At its core, each CulinaryCorps experience is launched to provide necessary support and solidarity to the community served. But beyond the service objectives, it is hoped that each CulinaryCorps volunteer departs with a unique connection to the community and a profound realization of their leadership potential outside of the kitchen.
Ultimately, CulinaryCorps aims to build a force of our nation’s most promising culinary leaders who are committed to setting the standard of social activism within the culinary field.
CulinaryCorps is based in Manhattan and is a non-profit pursuit under the fiscal sponsorship of Share Our Strength, a 501(c)3 organization fighting global hunger and based in Washington, DC.
Founding Director
Christine Carroll grew up eating the cuisine of her Brooklyn roots (lupini beans, pine-nut studded meatballs) while falling in love with the foodways native to each state she passed throughout her childhood (sugar on snow in VT, spoonbread in VA). She graduated cum laude in 2000 with a degree in biological psychology from The College of William and Mary, taking a hiatus during her junior year to serve as an AmeriCorps VISTA volunteer in Anchorage, Alaska. Post-graduation, she held a research position at Harvard University’s Burden of Disease Unit, then moved on to work as an analyst at a major pharmaceutical company.
Relocating to Cambridge, England in 2003, Christine took a once-a-week French cooking class at a local community college to pursue her kitchen fascination while job hunting. Fortunately, her culinary instructor nabbed her before big pharma could and she has been a professional cook ever since. Christine completed her Grand Diploma in Culinary Arts at the French Culinary Institute in January of 2007.
As one of twenty 2006 Henckels Cutting Edge scholarship winners attending October’s Share Our Strength conference in New Orleans, Christine experienced one of America’s few indigenous cuisines and worked alongside those fighting to preserve it during this time of post-Katrina rebuilding. She also had the pleasure of experiencing the city with an amazing group of culinary students who understood that, when combined, food and community service can make a profound impact.

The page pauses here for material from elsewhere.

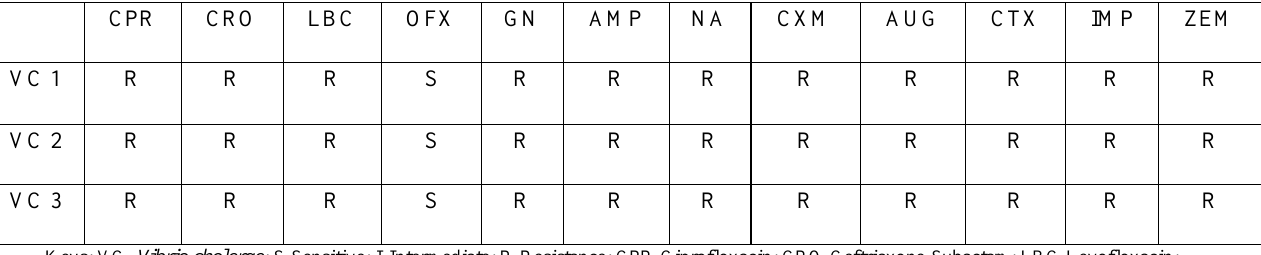
Keys: VC- Vibrio cholerae ; S-Sensitive; I-Intermediate; R-Resistance; CPR-Ciprofloxacin; CRO-Ceftriaxone-Subactam; LBC-Levofloxacin; OFX-Ofloxacin; GN-Gentamycin; AMP-Ampicillin; NA-Nalidixic Acid; CXM-Cefuroxime; AUG-Augmentin; CTX-Cefotaxime; IMP Imipenem;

Upon her return to New York City, she immediately began to brainstorm about returning to NOLA with culinary students and professionals in tow to both volunteer their kitchen skills and consume large quantities of beignets, po’ boys and pralines. After some preliminary research, it became clear that although organized volunteer opportunities in NOLA were plentiful, few specifically courted the expertise of culinary professionals. CulinaryCorps was created from that void.
Christine now spends her time working towards developing CulinaryCorps into a world-class service organization for culinary professionals. She is also a freelance chef in New York city.